» **Excerpted passage**
☆ ☆ ☆ ☆

In accordance with the German Stock Corporation Act (Aktiengesetz – AktG), the specification of remuneration for the Executive Board is reserved for the plenary session of the Supervisory Board. In the fall of 2009, the Supervisory Board thoroughly reviewed and completely reorganized the remuneration structure of the Executive Board with the assistance of an independent advisor.

Executive Board remuneration system
Remuneration for Executive Board members consists of the following elements:

Each Executive Board member receives a fixed annual remuneration, which is paid in 12 monthly installments.

The Executive Board members also receive a variable remuneration which is tied to the achievement of certain targets relating to the year-on-year change in the Continental Value Contribution (CVC) and the Return on Capital Employed (ROCE). In addition, the Supervisory Board can establish a strategic target at the beginning of every fiscal year. An absence of variable remuneration is possible if certain minimum values are not achieved. To take account of extraordinary developments that have influenced the degree of target achievement, the Supervisory Board may revise the achievement of the targets that form the basis for calculation of the variable remuneration retroactively by 20% upward or downward at its reasonable discretion. In each case, this variable remuneration component is capped at 150% of the fixed target bonus. 40% of the variable remuneration achieved in one fiscal year is paid out in the form of a lump sum as an annual bonus. The remaining 60% is converted into virtual shares of Continental AG. Following the expiration of a three-year holding period after the end of the fiscal year for which the variable remuneration is determined, the value of these virtual shares is paid out including the value of the dividends paid out during the holding period. Conversion of the variable remuneration into virtual shares and payment of the value after expiration of the holding period are carried out based on the average share price for the three month period leading up to the Annual Shareholders' Meeting in the year of the conversion or in the year of the payment. However, the amount paid out after expiration of the holding period may not fall below 50% of the value upon conversion nor exceed it by more than threefold. In addition, the Supervisory Board may revise the amount calculated in such a way by 20% upward or downward retroactively to balance out extraordinary developments, for example a noticeable change in the share price that is wholly or mainly due to external influences. Furthermore, a special bonus may be agreed for particular projects in individual cases, and a recognition bonus may be granted.

☆ ☆ ☆ ☆

Carry on the passage about Executive Board remuneration, starting right after its final sentence.

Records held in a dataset
☆ ☆ ☆ ☆

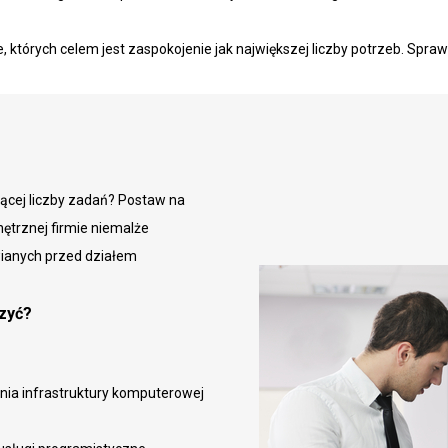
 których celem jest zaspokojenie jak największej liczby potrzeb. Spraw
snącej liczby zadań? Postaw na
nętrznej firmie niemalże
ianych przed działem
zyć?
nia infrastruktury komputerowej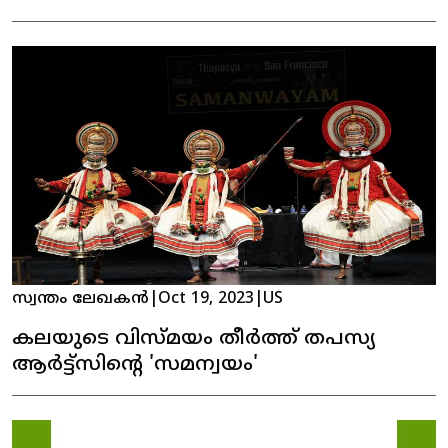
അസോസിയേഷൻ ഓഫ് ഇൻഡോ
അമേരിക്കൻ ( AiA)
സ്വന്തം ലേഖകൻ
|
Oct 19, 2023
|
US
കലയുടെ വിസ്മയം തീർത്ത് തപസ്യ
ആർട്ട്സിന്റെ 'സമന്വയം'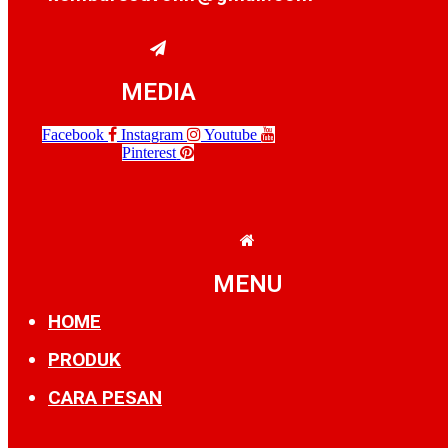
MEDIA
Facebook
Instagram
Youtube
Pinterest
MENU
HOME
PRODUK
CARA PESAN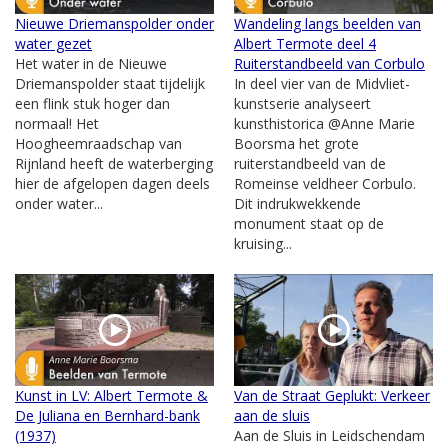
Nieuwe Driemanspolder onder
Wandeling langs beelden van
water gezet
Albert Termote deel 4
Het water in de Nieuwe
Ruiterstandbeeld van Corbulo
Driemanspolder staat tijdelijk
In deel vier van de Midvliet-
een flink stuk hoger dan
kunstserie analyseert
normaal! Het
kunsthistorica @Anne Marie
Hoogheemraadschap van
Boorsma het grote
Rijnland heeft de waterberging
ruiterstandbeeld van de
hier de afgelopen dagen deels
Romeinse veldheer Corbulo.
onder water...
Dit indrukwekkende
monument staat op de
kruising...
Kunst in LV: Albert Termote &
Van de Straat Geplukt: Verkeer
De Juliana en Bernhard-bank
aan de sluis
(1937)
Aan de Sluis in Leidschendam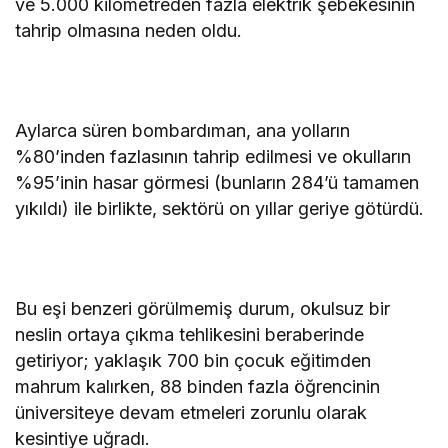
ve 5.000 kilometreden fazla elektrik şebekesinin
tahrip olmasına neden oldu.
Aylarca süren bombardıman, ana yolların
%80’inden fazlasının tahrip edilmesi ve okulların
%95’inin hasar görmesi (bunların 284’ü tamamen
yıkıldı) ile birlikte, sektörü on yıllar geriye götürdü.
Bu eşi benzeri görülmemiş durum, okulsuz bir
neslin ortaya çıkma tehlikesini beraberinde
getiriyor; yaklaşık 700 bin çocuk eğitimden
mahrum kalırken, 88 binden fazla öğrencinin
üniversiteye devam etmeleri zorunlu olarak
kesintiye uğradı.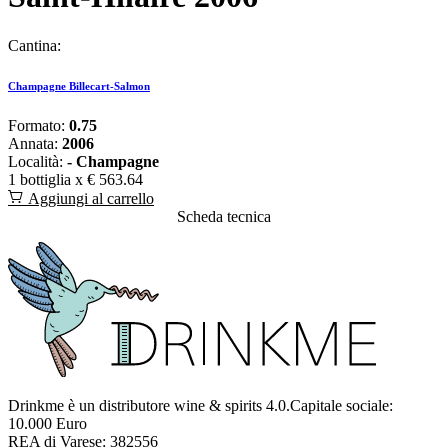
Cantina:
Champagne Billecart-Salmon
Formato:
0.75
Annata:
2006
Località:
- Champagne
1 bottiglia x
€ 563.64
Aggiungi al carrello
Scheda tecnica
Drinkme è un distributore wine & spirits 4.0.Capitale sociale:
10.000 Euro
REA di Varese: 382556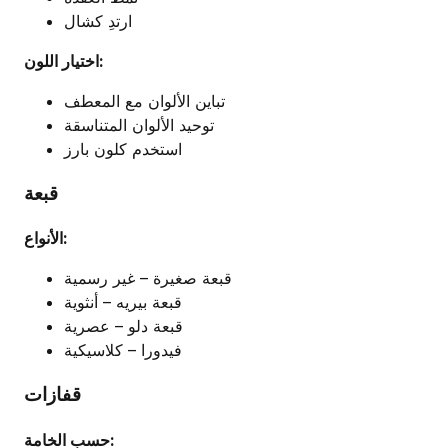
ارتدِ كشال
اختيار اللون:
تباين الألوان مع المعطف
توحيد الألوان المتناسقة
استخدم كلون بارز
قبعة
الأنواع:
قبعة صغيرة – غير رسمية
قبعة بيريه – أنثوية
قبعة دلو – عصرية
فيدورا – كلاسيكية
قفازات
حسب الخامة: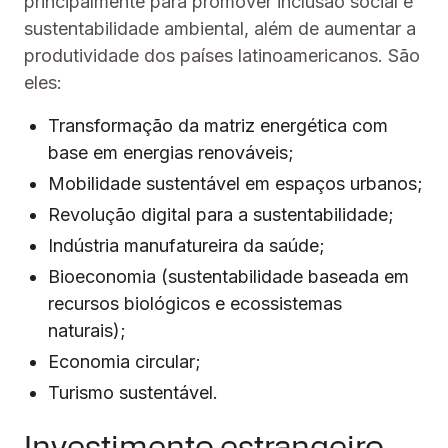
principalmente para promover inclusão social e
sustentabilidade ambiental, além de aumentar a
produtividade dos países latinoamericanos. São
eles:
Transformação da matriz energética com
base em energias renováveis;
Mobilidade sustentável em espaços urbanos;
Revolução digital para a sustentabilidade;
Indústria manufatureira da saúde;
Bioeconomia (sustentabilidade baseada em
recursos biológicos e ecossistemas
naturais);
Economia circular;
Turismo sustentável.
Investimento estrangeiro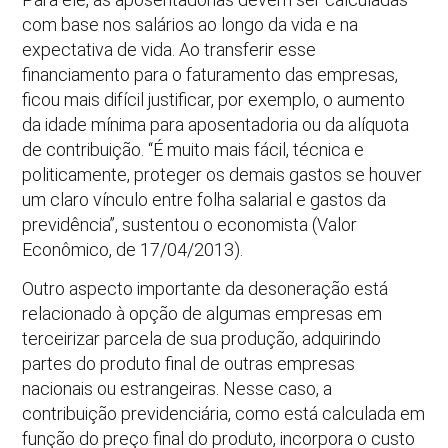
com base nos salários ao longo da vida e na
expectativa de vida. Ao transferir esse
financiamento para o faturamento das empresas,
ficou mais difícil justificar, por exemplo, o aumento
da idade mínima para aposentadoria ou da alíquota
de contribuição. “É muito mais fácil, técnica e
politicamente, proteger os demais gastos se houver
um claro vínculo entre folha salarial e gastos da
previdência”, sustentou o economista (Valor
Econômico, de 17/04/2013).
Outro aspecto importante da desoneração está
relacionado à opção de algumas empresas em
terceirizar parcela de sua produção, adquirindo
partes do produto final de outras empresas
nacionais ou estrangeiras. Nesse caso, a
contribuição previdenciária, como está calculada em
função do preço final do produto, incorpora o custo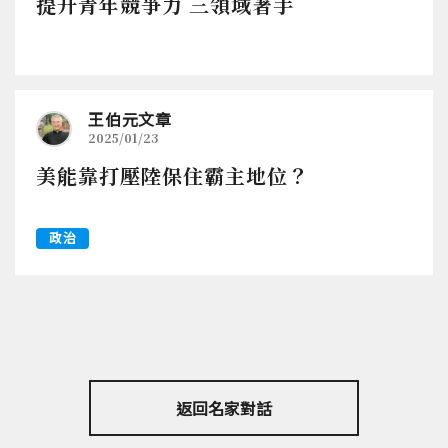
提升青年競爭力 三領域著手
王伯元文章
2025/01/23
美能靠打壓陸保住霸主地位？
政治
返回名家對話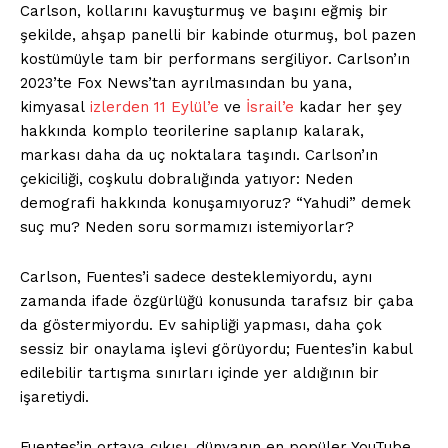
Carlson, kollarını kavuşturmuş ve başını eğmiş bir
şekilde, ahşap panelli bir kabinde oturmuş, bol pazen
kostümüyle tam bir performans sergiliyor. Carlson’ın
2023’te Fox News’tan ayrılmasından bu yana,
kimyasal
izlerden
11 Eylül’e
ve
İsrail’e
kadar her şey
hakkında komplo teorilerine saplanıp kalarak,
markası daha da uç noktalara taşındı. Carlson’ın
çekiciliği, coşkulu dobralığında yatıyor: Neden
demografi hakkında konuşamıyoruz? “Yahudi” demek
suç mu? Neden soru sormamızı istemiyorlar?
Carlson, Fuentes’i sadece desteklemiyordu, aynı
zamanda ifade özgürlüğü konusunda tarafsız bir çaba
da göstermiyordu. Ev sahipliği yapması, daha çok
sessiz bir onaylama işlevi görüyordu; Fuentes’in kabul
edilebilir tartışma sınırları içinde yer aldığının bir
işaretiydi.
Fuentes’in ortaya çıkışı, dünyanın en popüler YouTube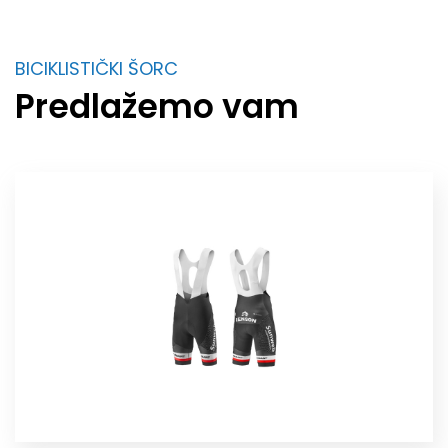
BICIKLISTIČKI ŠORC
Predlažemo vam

☆ ☆ ☆ ☆

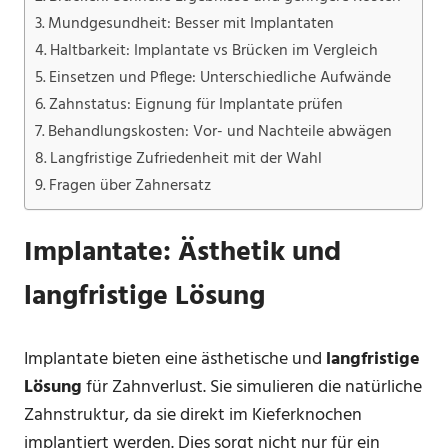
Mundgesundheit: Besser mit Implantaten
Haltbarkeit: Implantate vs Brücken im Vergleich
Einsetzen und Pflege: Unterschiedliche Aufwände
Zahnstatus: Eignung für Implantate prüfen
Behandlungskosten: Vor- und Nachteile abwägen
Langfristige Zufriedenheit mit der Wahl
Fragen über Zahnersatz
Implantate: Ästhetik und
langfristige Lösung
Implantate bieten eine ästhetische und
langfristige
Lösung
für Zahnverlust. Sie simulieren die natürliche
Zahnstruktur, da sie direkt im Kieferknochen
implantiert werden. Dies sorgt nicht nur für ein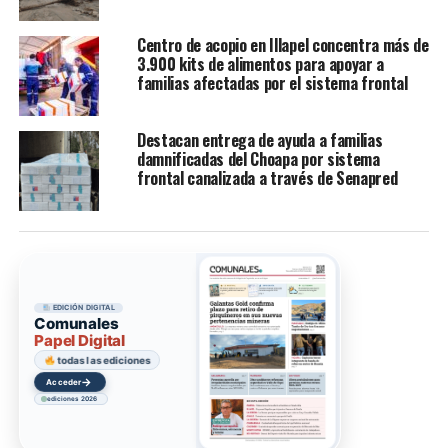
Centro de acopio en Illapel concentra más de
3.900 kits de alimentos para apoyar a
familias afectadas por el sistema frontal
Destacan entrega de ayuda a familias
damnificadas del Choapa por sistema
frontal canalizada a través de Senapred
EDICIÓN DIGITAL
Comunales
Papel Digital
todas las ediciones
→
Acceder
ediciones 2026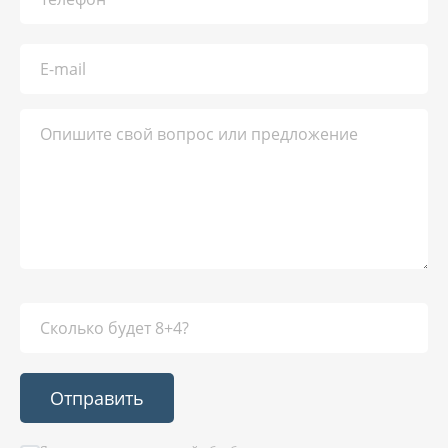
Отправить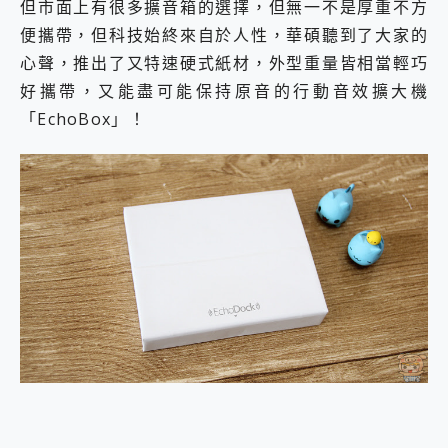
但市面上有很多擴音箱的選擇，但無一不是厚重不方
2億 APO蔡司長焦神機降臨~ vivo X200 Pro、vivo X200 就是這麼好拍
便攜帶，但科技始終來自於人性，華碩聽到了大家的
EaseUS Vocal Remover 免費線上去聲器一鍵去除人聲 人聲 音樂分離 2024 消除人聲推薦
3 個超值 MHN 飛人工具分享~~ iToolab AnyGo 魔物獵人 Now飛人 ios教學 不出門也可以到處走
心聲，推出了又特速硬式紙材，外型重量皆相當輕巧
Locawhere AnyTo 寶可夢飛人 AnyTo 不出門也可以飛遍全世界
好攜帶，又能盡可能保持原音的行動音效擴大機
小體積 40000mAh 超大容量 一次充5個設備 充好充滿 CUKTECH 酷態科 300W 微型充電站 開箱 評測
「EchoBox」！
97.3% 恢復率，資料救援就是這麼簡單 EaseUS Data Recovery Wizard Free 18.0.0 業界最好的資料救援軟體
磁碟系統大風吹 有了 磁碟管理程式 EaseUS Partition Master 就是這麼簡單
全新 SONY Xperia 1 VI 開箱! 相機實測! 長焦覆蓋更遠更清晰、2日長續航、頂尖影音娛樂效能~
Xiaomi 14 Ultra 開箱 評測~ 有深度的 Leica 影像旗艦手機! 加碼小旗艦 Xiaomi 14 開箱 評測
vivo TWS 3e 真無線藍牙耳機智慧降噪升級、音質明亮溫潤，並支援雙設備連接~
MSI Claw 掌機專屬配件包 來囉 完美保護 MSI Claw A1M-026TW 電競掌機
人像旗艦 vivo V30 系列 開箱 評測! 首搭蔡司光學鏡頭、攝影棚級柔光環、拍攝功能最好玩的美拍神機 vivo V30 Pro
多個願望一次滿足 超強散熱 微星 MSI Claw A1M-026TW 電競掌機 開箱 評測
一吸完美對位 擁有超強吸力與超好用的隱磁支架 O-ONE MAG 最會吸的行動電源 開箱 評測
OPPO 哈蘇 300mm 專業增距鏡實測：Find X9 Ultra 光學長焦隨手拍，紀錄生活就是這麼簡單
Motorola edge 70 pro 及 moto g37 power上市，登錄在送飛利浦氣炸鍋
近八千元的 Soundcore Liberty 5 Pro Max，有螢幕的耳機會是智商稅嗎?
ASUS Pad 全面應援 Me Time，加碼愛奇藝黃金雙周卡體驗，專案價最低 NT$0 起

☆ ☆ ☆ ☆

» **Response**
The employment contracts of Executive Board members Dr. Hans-Joachim Nikolin and Heinz-Gerhard Wente, who are still in office and were appointed before 2009, have also been adjusted to the new structure with effect from January 1, 2010. In the employment contracts for the Executive Board entered into before the enactment of the German Act on the Appropriateness of Management Board Remuneration (Gesetz zur Angemessenheit der Vorstandsvergütung – VorstAG), the variable remuneration depended in part on the distributed dividends. Should the dividend amount increase significantly, the Chairman's Committee could alter the method of calculation. The bonus was also dependent on the achievement of certain individually agreed targets that related to key performance indicators of the respective Executive Board member's scope of duties. This variable remuneration component was limited to a maximum amount that was contingent upon the fixed annual remuneration.

Executive Board members also receive additional benefits, primarily the reimbursement of expenses, including payments – generally for a limited time – for a job-related second household or activities abroad on behalf of the company, the provision of a company car, and premiums for group accident and directors' and officers' (D&O) liability insurance. The D&O insurance policy provides for an appropriate deductible that was adjusted on July 1, 2010 to the requirements of Section 93 (2) Sentence 3 of the Aktiengesetz in the version of the VorstAG. Members of the Executive Board must pay taxes on these additional benefits.

Continued remuneration payments have also been agreed for a certain period in the event of employment disability through no fault of the Executive Board member concerned.

All members of the Executive Board have been granted post-employment benefits that are paid starting at the age of 63 (but not before they leave the service of the company) or in the case of disability. Dr. Hans-Joachim Nikolin is entitled to post-employment benefits before the age of 63 if his employment agreement is prematurely terminated by mutual agreement before December 31, 2011. In each case, the maximum post-employment benefit amounts to 50% of the most recent fixed remuneration payment and 12% of the average variable remuneration achieved in the last five fiscal years. There is a basic rate for the post-employment benefits that is determined individually. For each year of service, a member of the Executive Board attains a benefit entitlement amounting to 10% of the difference between the basic rate and his or her maximum post-employment benefit, until the full entitlement has been achieved after 10 years. An adjustment of the post-employment benefit after commencement of such benefit payments is carried out in accordance with Section 16 of the German Occupational Pension Improvement Act (Betriebsrentengesetz – BetrAVG). Any other income is offset from the post-employment benefit.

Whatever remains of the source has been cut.